The FAST1™ Intraosseous Infusion System is indicated for use in establishing a sternal intraosseous access route in adult and adolescent patients (12 years of age and older) requiring vascular administration of drugs or fluids to facilitate emergency resuscitation.

The FASTI™ Intraosseous Infusion System has been designed to provide alternative access of the circulatory system to intravenous infusion. It utilizes intraosseous infusion in order to facilitate emergency resuscitation through the use of fluids and drugs. The device has been designed for use on the manubrium, the upper (superior) portion of the sternum.

The provided text is a 510(k) summary for the FAST1™ Intraosseous Infusion System. It details an expansion of the intended use population to include adult and adolescent patients (12 years and older).

Based on the provided text, there is no study described that proves the device meets specific acceptance criteria in terms of quantitative performance metrics. The submission primarily focuses on demonstrating substantial equivalence to predicate devices, rather than presenting a performance study with defined acceptance criteria and results.

Here's a breakdown of the requested information based on the provided text, with "N/A" where the information is not present:

1. Table of acceptance criteria and the reported device performance:
   • Acceptance Criteria: Not explicitly stated in terms of quantitative performance metrics for a new study. The acceptance criterion for this 510(k) appears to be "Substantial Equivalence" to predicate devices.
   • Reported Device Performance: The primary "performance" reported is that the device has the "same intended use and the same or similar technological characteristics as the predicate devices." (Section VII)

2. Sample size used for the test set and the data provenance: N/A. No specific test set or data from a performance study is described. The submission relies on the substantial equivalence to previously cleared devices.
3. Number of experts used to establish the ground truth for the test set and the qualifications of those experts: N/A. No ground truth establishment by experts for a test set is described.
4. Adjudication method for the test set: N/A. No test set requiring adjudication is described.
5. If a multi reader multi case (MRMC) comparative effectiveness study was done, If so, what was the effect size of how much human readers improve with AI vs without AI assistance: N/A. This device is not an AI-assisted diagnostic tool, but a medical device for intraosseous infusion. Therefore, an MRMC study as typically performed for AI products is not applicable here.
6. If a standalone (i.e. algorithm only without human-in-the-loop performance) was done: N/A. This is a physical medical device, not an algorithm.
7. The type of ground truth used (expert consensus, pathology, outcomes data, etc.): N/A. No ground truth is described in the context of a new performance study. The ground for decision-making is substantial equivalence.
8. The sample size for the training set: N/A. No algorithm training is described.
9. How the ground truth for the training set was established: N/A. No algorithm training or corresponding ground truth establishment is described.

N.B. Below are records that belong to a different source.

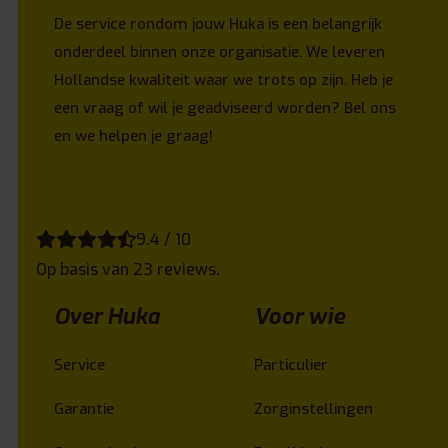
De service rondom jouw Huka is een belangrijk
onderdeel binnen onze organisatie. We leveren
Hollandse kwaliteit waar we trots op zijn. Heb je
een vraag of wil je geadviseerd worden? Bel ons
en we helpen je graag!
9.4 / 10
Op basis van 23 reviews.
Over Huka
Voor wie
Service
Particulier
Garantie
Zorginstellingen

Summary of the study that proves acceptance criteria (as per the document):

The "study" presented is a substantial equivalence argument. The manufacturer asserts that the FAST1™ Intraosseous Infusion System (with expanded intended use population) is substantially equivalent to two predicate devices:

• The original FAST1™ Intraosseous Infusion System cleared under K072487.
• The EZ-IO Intraosseous Infusion System from Vidacare Corporation cleared under K052195.

The basis for this "proof" is that the modified device has the "same intended use and the same or similar technological characteristics" as the predicate devices. The document explicitly states: "The differences in technological characteristics between the modified and the predicate devices do not raise issues with the safety and effectiveness of the modified FAST1™ Intraosseous Infusion System." This implies that prior safety and effectiveness data for the predicate devices, and the inherent similarities, are considered sufficient evidence for accepting this expansion of intended use. There is no new clinical or performance study detailed in this 510(k) summary to establish novel acceptance criteria or performance metrics.